George Soros Strategy
George Soros is a well-known billionaire who made his fortune through speculative
trading. His net worth is estimated at over $7 billion, and legends about how he made his money persist to this day.
In some countries, the emergence of George Soros heralds the onset of a crisis, as he skillfully buys up shares in strategic companies for next to nothing.
For example, in Russia, George's appearance is viewed with such distrust that if he attends an investment forum in some country, then all the news reports that something is about to happen.
It has reached the point that some politicians directly accuse him of deliberately inciting conflicts in order to quickly profit from devalued assets.
However, George is not only a world-class investor, but also an excellent speculator, and he prefers the foreign exchange market.
Speaking of Soros's trading strategy, it essentially doesn't exist. Soros himself proudly claims that he applies specific trading skills to every situation, relying primarily on intuition. However, a look at his history of victories and losses reveals that, at the very least, George is an excellent liar, while in fact, he's the man who knows the most.
Every year, his hedge fund, Quantum Group of Funds, is embroiled in scandals involving insider trading or speculative rumor-mongering. The recent scandal surrounding OTP Bank stemmed from a simple rumor-mongering scandal that caused its shares to plummet 22 percent in a single trading session.
However, after the false information and sudden decline, Soros ended up with 390,000 shares, which he had purchased at a discounted price. That day, Soros earned $500,000, but was fined $0.9 million following a regulatory investigation. This type of speculation occurs every year, and it's all part of his trading strategy.
The main components of Soros' strategy.
George Soros formulated his trading strategy in a book titled "The Theory of Stock Market Reflexivity." According to the theory, the decision to buy an asset is based on an assumption about its future value. Since the expectation of a certain price is a psychological phenomenon, it can easily be adjusted through information.
Thus, if the market is buying up assets, and George begins to actively influence major players through false information through the media, the participants' expectations change, and his pre-planned plan comes to fruition. However, despite the simplicity of the theory, only major players like Soros can engage in such speculation.
Despite his stated strategy, his son claims he doesn't stick to it at all. It's gotten to the point where, when his back hurts, he'll buy something, but when the pain subsides, he'll immediately sell it.
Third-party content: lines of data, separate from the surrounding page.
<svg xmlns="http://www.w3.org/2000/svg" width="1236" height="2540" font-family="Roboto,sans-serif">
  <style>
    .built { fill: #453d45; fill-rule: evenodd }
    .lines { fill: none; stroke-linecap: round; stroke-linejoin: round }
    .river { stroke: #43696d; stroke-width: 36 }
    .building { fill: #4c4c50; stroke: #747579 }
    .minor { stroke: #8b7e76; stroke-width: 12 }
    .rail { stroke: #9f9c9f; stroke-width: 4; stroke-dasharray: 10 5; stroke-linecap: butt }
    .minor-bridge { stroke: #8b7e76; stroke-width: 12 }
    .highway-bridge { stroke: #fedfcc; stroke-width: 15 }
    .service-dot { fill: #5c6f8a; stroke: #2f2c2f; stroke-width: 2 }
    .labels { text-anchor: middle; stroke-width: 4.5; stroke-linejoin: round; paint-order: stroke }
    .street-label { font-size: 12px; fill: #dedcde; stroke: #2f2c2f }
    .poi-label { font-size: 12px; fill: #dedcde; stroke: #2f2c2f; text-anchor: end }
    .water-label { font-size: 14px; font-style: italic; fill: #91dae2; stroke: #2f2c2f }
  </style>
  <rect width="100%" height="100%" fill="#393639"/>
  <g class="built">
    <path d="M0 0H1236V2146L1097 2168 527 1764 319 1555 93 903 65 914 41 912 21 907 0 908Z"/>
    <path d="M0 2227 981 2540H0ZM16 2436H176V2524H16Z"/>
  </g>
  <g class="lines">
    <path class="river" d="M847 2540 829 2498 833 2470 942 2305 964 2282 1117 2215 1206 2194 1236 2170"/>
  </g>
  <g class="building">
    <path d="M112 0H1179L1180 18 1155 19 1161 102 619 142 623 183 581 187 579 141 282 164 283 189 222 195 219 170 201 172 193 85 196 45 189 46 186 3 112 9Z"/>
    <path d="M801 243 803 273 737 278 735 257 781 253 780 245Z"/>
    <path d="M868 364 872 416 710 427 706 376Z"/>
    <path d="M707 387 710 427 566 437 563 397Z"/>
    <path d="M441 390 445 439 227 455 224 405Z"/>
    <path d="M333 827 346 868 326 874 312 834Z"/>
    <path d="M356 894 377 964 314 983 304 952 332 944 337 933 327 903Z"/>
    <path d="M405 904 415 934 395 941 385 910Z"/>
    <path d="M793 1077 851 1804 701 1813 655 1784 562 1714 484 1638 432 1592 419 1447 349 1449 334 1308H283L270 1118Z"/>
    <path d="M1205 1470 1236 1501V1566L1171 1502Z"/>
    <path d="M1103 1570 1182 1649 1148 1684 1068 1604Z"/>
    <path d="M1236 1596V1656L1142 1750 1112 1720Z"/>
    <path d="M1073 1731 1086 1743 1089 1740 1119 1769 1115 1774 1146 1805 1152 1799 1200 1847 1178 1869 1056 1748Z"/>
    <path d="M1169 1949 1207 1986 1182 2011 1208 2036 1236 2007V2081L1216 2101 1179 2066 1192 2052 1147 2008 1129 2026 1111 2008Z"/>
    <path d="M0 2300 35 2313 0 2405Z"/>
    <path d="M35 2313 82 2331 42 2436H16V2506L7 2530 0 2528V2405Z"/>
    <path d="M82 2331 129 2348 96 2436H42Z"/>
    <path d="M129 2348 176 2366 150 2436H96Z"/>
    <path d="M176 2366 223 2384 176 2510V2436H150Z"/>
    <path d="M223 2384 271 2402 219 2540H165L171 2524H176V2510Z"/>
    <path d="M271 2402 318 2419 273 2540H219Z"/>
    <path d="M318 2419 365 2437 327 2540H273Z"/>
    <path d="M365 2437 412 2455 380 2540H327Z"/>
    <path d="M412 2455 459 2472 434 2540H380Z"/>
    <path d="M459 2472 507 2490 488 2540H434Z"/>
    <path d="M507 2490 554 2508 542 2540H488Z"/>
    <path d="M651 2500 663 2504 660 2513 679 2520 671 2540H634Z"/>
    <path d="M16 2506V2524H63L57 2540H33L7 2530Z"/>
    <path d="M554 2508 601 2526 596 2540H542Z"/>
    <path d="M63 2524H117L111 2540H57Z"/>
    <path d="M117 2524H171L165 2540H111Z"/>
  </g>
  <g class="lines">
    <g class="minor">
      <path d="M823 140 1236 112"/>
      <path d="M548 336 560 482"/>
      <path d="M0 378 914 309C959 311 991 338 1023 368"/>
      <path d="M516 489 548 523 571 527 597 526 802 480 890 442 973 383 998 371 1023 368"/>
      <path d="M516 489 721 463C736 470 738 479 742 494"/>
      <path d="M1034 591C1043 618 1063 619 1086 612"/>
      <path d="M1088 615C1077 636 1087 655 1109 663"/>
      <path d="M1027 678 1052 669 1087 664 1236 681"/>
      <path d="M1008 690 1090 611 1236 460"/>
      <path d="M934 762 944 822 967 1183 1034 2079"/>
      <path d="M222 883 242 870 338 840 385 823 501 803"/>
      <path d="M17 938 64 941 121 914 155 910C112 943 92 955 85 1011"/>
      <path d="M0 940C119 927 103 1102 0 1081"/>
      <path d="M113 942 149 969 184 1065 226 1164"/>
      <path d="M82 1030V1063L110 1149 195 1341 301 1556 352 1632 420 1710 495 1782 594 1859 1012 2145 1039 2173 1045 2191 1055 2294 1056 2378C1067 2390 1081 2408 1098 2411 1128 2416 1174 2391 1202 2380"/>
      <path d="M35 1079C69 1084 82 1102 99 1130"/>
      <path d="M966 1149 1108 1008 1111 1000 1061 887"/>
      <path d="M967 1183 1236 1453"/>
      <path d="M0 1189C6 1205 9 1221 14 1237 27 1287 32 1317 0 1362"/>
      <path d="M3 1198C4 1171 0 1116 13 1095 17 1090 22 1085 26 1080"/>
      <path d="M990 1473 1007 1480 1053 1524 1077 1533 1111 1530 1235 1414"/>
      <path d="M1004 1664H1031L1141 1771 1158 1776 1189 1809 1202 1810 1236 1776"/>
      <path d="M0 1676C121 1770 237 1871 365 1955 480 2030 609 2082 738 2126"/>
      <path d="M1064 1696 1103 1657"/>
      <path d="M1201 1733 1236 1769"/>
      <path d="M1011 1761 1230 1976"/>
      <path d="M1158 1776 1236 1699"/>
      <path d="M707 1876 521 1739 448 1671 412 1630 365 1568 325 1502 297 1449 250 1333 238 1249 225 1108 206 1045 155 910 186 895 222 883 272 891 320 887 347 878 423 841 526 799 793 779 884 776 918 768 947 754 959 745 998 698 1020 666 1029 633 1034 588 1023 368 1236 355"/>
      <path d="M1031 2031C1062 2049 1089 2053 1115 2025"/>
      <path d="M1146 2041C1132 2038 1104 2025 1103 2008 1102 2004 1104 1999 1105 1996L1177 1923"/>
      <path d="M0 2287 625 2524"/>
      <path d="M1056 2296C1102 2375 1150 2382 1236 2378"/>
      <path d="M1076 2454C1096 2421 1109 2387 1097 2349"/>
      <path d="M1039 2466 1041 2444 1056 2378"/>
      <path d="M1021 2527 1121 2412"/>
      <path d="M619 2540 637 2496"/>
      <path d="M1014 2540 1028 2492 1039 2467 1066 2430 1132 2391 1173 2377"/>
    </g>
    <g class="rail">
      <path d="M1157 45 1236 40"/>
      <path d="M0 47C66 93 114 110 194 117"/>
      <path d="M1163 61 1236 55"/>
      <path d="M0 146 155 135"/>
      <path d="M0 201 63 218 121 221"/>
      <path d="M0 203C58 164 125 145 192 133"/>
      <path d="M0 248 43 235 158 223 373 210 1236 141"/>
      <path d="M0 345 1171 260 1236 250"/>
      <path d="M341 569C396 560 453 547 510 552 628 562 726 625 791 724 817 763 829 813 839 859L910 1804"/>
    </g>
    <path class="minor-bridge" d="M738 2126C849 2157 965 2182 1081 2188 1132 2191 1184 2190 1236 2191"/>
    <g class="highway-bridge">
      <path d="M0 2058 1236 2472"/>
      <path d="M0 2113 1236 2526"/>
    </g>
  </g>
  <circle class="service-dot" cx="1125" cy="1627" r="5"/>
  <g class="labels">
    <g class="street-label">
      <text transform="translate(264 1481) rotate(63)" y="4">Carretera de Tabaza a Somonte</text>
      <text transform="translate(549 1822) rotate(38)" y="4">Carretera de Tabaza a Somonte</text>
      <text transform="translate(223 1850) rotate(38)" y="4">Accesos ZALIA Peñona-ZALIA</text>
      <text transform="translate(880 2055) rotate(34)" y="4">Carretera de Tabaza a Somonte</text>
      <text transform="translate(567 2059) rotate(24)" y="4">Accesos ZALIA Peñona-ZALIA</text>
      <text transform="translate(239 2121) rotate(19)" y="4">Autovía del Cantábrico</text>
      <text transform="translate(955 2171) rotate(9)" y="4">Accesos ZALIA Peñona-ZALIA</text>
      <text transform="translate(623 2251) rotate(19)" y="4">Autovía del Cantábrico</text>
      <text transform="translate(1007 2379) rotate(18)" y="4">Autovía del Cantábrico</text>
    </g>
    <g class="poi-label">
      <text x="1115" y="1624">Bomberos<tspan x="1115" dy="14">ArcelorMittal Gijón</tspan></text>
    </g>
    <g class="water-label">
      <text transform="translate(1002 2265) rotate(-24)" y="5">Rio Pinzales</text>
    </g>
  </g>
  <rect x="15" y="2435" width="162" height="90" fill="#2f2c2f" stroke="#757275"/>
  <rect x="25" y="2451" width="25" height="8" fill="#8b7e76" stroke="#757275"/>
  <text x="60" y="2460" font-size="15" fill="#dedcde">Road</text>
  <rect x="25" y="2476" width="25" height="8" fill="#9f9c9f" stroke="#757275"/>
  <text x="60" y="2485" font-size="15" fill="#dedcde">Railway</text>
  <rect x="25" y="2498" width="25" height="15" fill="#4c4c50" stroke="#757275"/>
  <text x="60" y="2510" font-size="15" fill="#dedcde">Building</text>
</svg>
It seems ridiculous, but in fact, the man possesses a truly unique intuition, which he develops with various psychologists and hypnotists.
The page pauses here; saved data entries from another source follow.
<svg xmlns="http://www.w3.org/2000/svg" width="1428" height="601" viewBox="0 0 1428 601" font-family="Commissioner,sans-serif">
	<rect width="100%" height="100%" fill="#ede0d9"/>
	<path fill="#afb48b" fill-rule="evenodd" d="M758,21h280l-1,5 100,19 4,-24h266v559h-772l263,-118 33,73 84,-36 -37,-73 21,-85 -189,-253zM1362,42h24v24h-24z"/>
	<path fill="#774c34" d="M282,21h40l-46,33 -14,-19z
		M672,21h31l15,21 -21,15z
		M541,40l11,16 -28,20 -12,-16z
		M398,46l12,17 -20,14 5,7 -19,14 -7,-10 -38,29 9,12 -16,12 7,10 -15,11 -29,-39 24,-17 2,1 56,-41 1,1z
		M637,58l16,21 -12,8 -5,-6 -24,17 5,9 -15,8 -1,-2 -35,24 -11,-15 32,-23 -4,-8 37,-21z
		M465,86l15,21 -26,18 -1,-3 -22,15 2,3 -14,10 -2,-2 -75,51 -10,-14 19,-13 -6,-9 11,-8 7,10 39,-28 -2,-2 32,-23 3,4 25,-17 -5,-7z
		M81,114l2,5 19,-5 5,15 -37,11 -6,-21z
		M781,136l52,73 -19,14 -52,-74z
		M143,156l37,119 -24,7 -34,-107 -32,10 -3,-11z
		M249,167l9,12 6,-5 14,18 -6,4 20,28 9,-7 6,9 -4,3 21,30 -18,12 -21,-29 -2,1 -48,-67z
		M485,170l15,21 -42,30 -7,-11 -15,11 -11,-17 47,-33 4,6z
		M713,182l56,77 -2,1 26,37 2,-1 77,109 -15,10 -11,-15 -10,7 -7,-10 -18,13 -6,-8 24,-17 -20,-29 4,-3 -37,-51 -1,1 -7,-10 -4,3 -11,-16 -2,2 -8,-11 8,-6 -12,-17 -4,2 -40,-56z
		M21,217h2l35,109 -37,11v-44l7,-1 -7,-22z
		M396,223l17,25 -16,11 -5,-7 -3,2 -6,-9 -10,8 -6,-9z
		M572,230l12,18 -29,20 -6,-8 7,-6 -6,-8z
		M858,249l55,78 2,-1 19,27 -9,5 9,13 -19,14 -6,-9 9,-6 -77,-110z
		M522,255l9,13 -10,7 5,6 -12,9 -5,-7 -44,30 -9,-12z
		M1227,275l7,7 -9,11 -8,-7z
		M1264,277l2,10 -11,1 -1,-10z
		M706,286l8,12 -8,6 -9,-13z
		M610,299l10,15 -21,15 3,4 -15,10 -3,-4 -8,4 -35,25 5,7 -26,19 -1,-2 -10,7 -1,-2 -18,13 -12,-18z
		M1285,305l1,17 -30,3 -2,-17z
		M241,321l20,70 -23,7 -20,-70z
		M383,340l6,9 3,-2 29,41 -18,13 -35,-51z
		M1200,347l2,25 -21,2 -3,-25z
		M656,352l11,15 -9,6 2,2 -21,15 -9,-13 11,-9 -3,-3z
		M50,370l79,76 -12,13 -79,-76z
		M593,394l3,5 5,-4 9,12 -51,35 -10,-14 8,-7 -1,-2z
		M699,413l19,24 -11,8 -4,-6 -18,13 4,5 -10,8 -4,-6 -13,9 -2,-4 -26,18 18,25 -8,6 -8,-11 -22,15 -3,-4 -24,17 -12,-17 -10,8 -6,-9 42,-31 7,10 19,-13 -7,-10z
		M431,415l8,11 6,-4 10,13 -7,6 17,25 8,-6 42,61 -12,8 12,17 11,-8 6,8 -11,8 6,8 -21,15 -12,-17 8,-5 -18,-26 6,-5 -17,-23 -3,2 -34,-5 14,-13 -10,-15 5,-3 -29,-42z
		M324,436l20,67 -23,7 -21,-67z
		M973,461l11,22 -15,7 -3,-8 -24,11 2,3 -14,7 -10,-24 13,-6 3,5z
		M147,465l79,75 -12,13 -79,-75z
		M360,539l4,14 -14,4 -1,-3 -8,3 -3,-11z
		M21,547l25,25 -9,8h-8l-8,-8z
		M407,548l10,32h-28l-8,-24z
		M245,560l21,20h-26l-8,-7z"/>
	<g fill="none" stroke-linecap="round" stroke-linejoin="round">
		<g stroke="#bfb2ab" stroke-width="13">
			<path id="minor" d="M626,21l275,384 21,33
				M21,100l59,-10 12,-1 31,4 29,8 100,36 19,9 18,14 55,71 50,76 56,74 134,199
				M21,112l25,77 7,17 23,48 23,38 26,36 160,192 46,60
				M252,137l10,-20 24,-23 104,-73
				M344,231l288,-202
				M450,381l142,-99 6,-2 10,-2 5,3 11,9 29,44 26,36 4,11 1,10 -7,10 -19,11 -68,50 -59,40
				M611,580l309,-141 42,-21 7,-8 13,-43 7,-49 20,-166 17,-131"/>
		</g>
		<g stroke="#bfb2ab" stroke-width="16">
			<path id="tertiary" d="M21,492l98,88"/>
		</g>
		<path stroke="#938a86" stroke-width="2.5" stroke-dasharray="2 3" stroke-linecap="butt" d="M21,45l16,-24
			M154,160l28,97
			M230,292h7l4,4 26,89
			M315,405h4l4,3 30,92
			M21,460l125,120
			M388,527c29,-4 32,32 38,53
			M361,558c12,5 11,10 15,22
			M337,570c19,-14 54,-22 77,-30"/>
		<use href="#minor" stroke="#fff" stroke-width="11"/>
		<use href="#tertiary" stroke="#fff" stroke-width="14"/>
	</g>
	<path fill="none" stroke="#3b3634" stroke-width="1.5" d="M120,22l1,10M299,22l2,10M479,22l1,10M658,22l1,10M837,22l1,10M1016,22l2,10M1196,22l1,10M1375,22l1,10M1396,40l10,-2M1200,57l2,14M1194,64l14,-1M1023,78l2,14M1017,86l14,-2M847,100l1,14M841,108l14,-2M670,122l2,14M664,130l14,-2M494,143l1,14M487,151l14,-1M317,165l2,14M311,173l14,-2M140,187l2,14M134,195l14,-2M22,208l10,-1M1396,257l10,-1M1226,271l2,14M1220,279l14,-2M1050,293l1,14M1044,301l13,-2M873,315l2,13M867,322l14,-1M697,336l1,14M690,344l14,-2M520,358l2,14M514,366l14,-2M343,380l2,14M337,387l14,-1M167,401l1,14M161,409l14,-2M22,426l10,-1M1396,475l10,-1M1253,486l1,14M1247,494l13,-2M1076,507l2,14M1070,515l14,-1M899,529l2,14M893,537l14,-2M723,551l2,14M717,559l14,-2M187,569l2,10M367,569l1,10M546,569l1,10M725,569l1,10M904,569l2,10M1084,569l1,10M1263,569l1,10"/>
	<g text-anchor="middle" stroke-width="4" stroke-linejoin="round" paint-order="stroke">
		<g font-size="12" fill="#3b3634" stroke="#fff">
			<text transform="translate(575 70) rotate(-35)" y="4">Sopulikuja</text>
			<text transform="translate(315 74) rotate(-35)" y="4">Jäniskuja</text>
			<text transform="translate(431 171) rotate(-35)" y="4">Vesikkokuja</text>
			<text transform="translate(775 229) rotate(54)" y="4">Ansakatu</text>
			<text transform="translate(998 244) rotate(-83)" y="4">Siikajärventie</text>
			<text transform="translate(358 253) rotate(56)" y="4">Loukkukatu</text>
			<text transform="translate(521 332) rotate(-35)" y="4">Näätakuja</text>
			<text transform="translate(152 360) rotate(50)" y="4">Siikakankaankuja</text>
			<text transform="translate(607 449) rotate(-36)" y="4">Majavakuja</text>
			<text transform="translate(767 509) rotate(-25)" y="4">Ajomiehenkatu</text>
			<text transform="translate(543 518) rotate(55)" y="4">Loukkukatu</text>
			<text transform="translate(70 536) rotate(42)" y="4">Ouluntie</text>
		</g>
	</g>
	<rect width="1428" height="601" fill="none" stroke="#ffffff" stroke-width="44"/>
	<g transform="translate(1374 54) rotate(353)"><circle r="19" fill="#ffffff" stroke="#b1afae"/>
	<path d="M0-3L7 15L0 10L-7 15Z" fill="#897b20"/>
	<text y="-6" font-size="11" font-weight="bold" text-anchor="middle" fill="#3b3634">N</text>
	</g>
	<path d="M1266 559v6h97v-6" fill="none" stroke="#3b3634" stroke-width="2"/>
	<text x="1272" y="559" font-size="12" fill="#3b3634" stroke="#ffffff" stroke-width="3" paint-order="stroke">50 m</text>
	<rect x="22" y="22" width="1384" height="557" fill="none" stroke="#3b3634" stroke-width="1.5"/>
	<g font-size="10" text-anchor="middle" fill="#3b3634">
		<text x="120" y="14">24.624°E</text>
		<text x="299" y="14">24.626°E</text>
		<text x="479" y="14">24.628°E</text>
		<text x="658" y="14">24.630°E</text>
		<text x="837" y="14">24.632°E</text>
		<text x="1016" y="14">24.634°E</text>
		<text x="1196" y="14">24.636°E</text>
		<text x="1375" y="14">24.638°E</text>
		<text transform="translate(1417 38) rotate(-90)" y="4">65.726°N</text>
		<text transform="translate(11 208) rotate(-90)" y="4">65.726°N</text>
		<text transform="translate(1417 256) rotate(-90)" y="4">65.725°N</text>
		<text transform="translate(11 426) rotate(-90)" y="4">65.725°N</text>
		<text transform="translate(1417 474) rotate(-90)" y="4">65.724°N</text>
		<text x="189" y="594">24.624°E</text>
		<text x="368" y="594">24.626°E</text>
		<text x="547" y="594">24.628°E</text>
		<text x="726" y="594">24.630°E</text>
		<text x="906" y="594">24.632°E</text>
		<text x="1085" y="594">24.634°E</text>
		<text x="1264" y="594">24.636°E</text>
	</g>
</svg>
He specifically trains it by simulating various situations and tracks whether his forecasts are realized over time and to what extent. A deeper dive into his success story reveals that he is a classic bear and trades primarily bearishly.
This is because he, like no one else, is able to detect the onset of crises, even global ones. If you've ever read stock market literature, you've probably noticed that the main thesis boils down to the need to strictly adhere to a trading system. However, the example of George Soros's success shows that good intuition can earn millions faster than a systematic approach.